A verifiable delay function, or VDF, has three properties that have to hold at once. It is sequential: computing the output requires a set number of steps that must run one after another, and throwing more processor cores at it does not help. It is efficiently verifiable: once someone produces the output and a short proof, everyone else can confirm it almost instantly. And it is unique: for a given input there is one valid output, so a prover cannot shop around for a convenient answer.
The combination is what makes it useful. Plenty of things are slow to compute. The rare and valuable part is being slow in a way that cannot be parallelized away, while staying cheap to check. That is the gap a VDF fills.
Why "you cannot parallelize it" is the whole point
A normal proof of work, like the kind behind mining, is slow but embarrassingly parallel. If you want it done faster, buy more machines and split the search. That is fine for its purpose, but it means wall-clock time depends on how much hardware you can afford. A VDF removes that lever. The computation is inherently serial, so the elapsed time is roughly the same for a hobbyist and for a data center. Time becomes a thing you can actually rely on rather than a thing you can buy your way past.
Proof of work measures total effort and is parallelizable. A VDF measures elapsed sequential time and is not. One answers "how much work was burned." The other answers "how much wall-clock time genuinely passed since the input was fixed."

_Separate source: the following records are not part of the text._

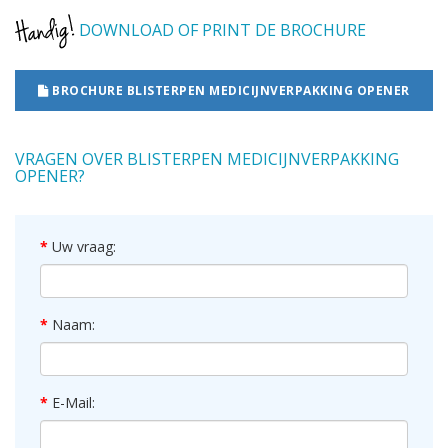
DOWNLOAD OF PRINT DE BROCHURE
BROCHURE BLISTERPEN MEDICIJNVERPAKKING OPENER
VRAGEN OVER BLISTERPEN MEDICIJNVERPAKKING
OPENER?
Uw vraag:
Naam:
E-Mail:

The construction: repeated squaring
The leading VDF designs, from Wesolowski and from Pietrzak, both rest on the same hard task: repeated squaring in a group whose order is unknown. You take an input x and compute y = x^(2^T), which means squaring x, then squaring the result, and so on, T times in a row. If you do not know the group's order, there is no known shortcut. You have to perform all T squarings in sequence, and T is the dial that sets the delay.
Verification is where the cleverness lives. Redoing all T squarings to check the answer would defeat the purpose. Instead the prover supplies a compact proof, and the verifier checks it with a handful of group operations. The two main schemes differ in proof size and how the proof is generated, but both let a verifier confirm in milliseconds what took the prover minutes or hours.
The group-of-unknown-order requirement
That "unknown order" condition is load-bearing. If you know the order of the group, you can compute 2^T modulo that order first and collapse the whole chain into a single exponentiation, erasing the delay. Two settings provide groups where the order is hard to learn. One is an RSA group, where the order depends on the secret factorization of the modulus, which means a trusted setup or a special unfactored modulus is required so nobody holds the trapdoor. The other is the class group of an imaginary quadratic field, which has no known efficient way to compute its order and therefore needs no trusted setup at all. The trade-off is the same shape as elsewhere in cryptography: avoid the trusted setup, pay in implementation complexity.
What VDFs are for
Randomness nobody can bias
The headline use is unbiasable public randomness. A common way to generate a shared random value is commit-and-reveal: everyone commits to a secret, then reveals it, and the values are combined. The flaw is the last revealer, who sees everyone else's contribution before deciding whether to reveal their own, and can withhold to nudge the result. Feed the combined value through a VDF whose delay is longer than the reveal window, and the last participant cannot compute the final output in time to know whether they would like it. The ability to manipulate the result by waiting disappears. This is a cleaner guarantee than a plain random number generator can offer when multiple distrusting parties are involved.
Decentralized timekeeping and leader selection
Because a VDF certifies that real sequential time elapsed, it can act as a rough decentralized clock and feed fair leader-election or lottery schemes in distributed systems. It has been used in blockchain consensus designs that pair proof of space with proof of elapsed time, where dedicated solvers race the squaring chain to establish ordering.
VDF, VRF, and time-lock puzzles are not the same thing
These get conflated constantly. They solve different problems.
| Primitive | What it gives you |
|---|---|
| VDF | A unique output that provably took a set amount of sequential time, verifiable fast by anyone. No secret key needed to compute it. |
| VRF | A keyed pseudorandom output plus a proof of correctness. About unpredictability tied to a key holder, not about elapsed time. |
| Time-lock puzzle | A secret that can only be opened after a delay. The creator holds a trapdoor to make it; the result is not generally unique or quickly verifiable by others. |
The cleanest way to remember it: a VRF is about who and unpredictable, a time-lock puzzle is about later and secret, and a VDF is about how long and public.
The limits
A VDF assumes an attacker cannot build hardware dramatically faster than yours at the single sequential operation. The delay is measured in your slowest honest participant's speed, and a custom chip can shrink it.
The security depends on knowing the fastest possible speed for one squaring step, because the delay you get is set by the best available hardware, not the average. An adversary with a purpose-built circuit that squares faster than everyone else effectively shortens the delay for themselves. Practical deployments account for this by assuming the fastest realistic hardware and sizing T against it, which is why serious uses often run dedicated, optimized solvers rather than commodity machines. As with every primitive we cover, the value is real and the boundary is specific, and a tool is only as good as the threat model it is matched to.